Anyone's help greatly appreciated. Any recommendations of steam expertise in Toronto GREATLY appreciated!



  • tim smith
    tim smith Member Posts: 2,498
    Pressuretrols & settings etc

    Looking at the pics helps a little, I would say you should be able to reduce your pressures dramatically. The 3rd pressuretrol is probably for lo hi lo operation of the burner. In other words the one that is set at the lowest range probably is the low fire setting. When pressure reaches it's setting then the burner reduces firing rate to reduce cycling/increase efficiency. My guess is that you are correct that you need to rebuild/replace traps. Main air vents may be bad causing steam to not get to further reaches of system fast enough before rest of system is ready to shut down. This could also explain the flood back of condensate on shut down. Numerous items here to check. Try posting this on the wall above w/ a heading of Steam problems, (your city) help. Good luck, Tim
  • Hi Stuart

    Here's some info (in the second half of the article) that might help.

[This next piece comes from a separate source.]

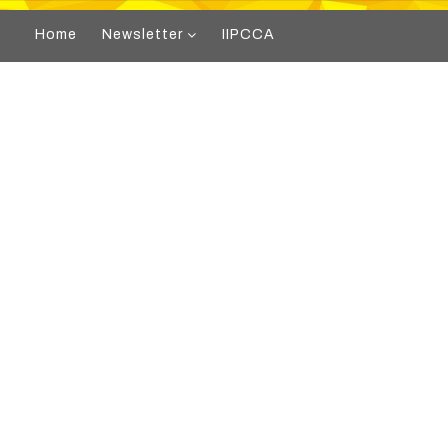
Home
Newsletter
IIPCCA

    The lowest set pressure controller (the low/high fire control) will be the one that has to match the system in your building the closest, as it actually regulates the minimum pressure that it takes to reach every radiator in the coldest weather. Picture the steam pressure rising from a cold start in very cold weather. The pressure will rise to fill the farthest away radiators and keep rising until the low/high fire control flips, and the boiler goes to low fire. Now, under heavy load, the pressure begins to fall and that last radiator or two lose steam, and lose the ability to heat. This would indicate that this controller is set TOO low. Your occupants would notice and tell you about this condition. This control needs to be set such that there is still steam at every radiator when it flips back to high fire, at the bottom of the low fire part of the cycle. It's a pretty fine line. The radiators in question won't become cold, they'll just underperform in the coldest weather, making it hard to troubleshoot. They'll always be the same radiators, though. In this way, they'll be different from trap failure symptoms.

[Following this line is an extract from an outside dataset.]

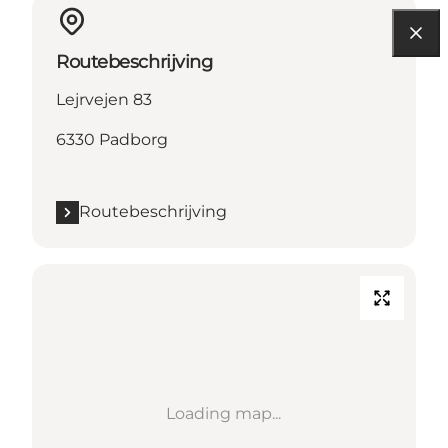
Routebeschrijving
Lejrvejen 83
6330 Padborg
Routebeschrijving
Loading map...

    Once the low/high fire control is set, the high limit control only needs to be set a small amount higher than that pressure, so that the boiler has a small cushion of pressure range to coast into when going to low fire, before the pressure begins to fall again. in low load conditions, the boiler will go to low fire, which is still more than enough fire, and fairly quickly cycle off. It needs to be set high enough only to prevent the off cycle drop in pressure to not trip the low/high fire control back to high fire (meaning that those last radiators have lost steam again) during the burner purge cycle, before it fires back up. Once you find that sweet spot on the pressure cycle, the controls can be set around that number.

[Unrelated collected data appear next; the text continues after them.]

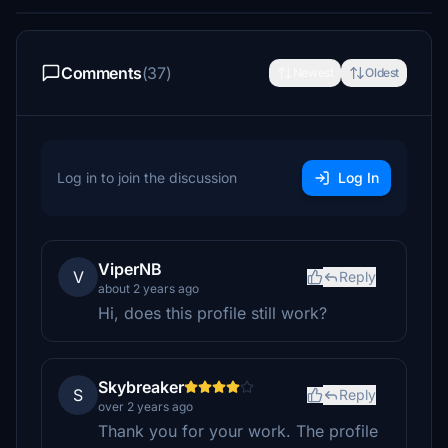
Comments
(37)
Newest
Oldest
Log in to join the discussion
Log In
ViperNB
V
Reply
about 2 years ago
Hi, does this profile still work?
Skybreaker
S
Reply
over 2 years ago
Thank you for your work. The profile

    Evaluating a Steam System

  • Stuart Rogers
    Stuart Rogers Member Posts: 48

    Thanks, Tim. I've reposted as you suggested.

    Obviously, I will have to read up on this lo-hi-lo operation -- I have not encountered any mention of it in my readings so far. My guess is it's not operating properly anyway, since the burner has only two states, full blast and off, and the pressure stays only in the 7-9 (now 5-7) psi range.

    Thanks again,
  • Stuart Rogers
    Stuart Rogers Member Posts: 48

    Noel, thanks so much for your reply and the link to the article (I take it you're the author?). I will go over it carefully; I've also had a look at some of the other pages of that site, and there will be useful info there too. As I replied to Tim, I obviously need to gain an understanding of this lo/hi firing business to start with.